Write the next part of the explanatory notes on the accommodation centre clauses, picking up after the last sentence shown.
PROVIDED PASSAGE Block Start
Operation of centres
Clause 23: Resident of centre
61. Clause 23 defines a resident of an accommodation centre for the purposes of Part 2.
Clause 24: Manager of centre
62. Clause 24 defines a manager of an accommodation centre for the purposes of Part 2.
Clause 25: Facilities
63. Clause 25 gives the Secretary of State the power to provide residents of accommodation centres with a number of facilities and services, described in subsection (1).
64. Subsection (2) enables the Secretary of State by regulations to set the maximum amount of money that can be provided to the resident of an accommodation centre, or require the manager of the centre to determine the exact amount, in accordance with the regulations.
65. Subsection (3) allow the Secretary of State to add to the list of facilities set out in subsection (1) by order. (Orders and regulations are subject to the negative resolution procedure under clause 32).
Clause 26: Conditions of residence
66. Clause 26 enables the Secretary of State to make regulations setting out conditions of residence that may be imposed on residents of accommodation centres. The powers to impose residence restrictions set out in paragraph 21 of Schedule 2 to the 1971 Act are unaffected by this clause.
67. Subsection (3) sets out two particular conditions that may be imposed; subsection (4) makes clear that a resident who breaches a condition may be required to leave the centre; subsection (5) provides that a resident and his dependants may be required to leave the centre if a dependant breaches a condition; and subsection (6) provides that residents must be informed in writing of any condition imposed on them. Regulations under clause 26 are subject to the affirmative resolution procedure under clause 32.
PROVIDED PASSAGE Block End
DATASET EXTRACT Block Start
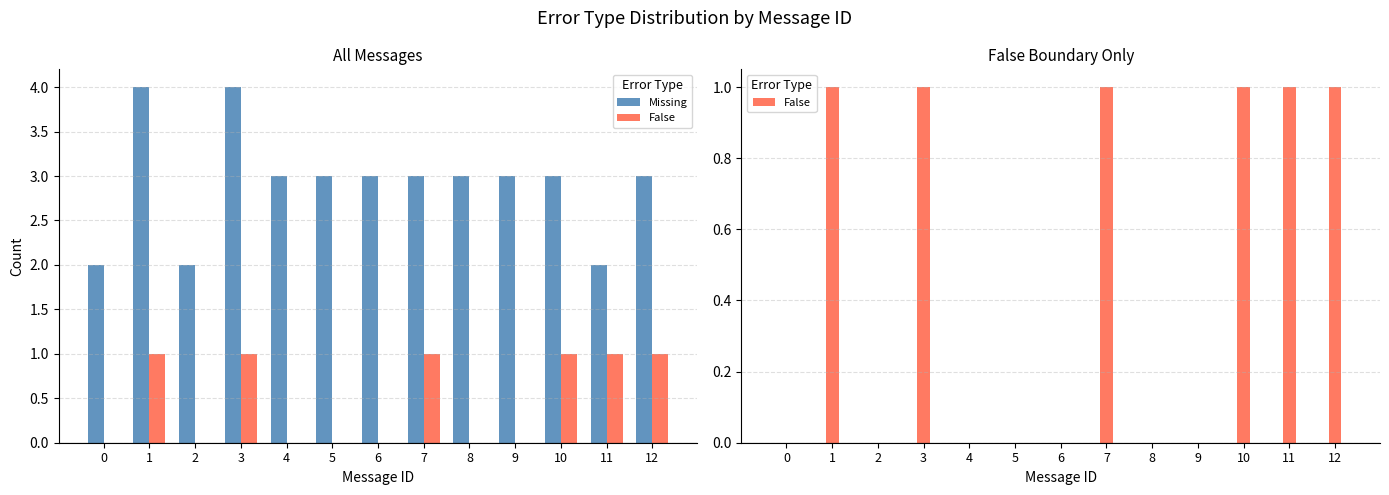

Is it true that False equals 0 at 11?

False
DATASET EXTRACT Block End
### RESULT OF THE TASK
Clause 27: Financial contribution by resident
68. Clause 27 provides that a resident of an accommodation centre may be required to make payments to the Secretary of State or the manager of the centre as a condition of residence where the resident applied to be supported and had assets (including assets outside the United Kingdom) at the time of the application which have since become realisable.
69. Subsection (4) provides the methods by which any amounts may be recovered.
Clause 28: Tenure
70. Clause 28 provides that a resident of an accommodation centre is not to be treated as acquiring a tenancy of or other interest in any part of the centre. It allows the Secretary of State, or the manager of the centre if authorised to do so by the Secretary of State, to recover possession of the premises occupied by the resident where the resident is required to leave the centre or where the Secretary of State decides to stop providing accommodation in the centre for that resident.
71. Subsection (4) makes clear that any licence to occupy premises which a resident of an accommodation centre has will be an excluded licence for the purposes of the Protection from Eviction Act 1977. There is therefore no need to obtain a court order before recovering possession of the premises. The procedure to be followed in order to recover the premises is to be prescribed in regulations.
Clause 29: Ancillary provisions
72. Subsections (1)(a) to (d) of this clause provide that certain criminal offences that apply to the provision of support for asylum-seekers under Part VI of the 1999 Act, shall also apply to the provision of support under this Part.
73. Subsection (1)(e) provides for recovery by the Secretary of State of monies provided to support asylum-seekers as a result of fraud or material non-disclosure of facts.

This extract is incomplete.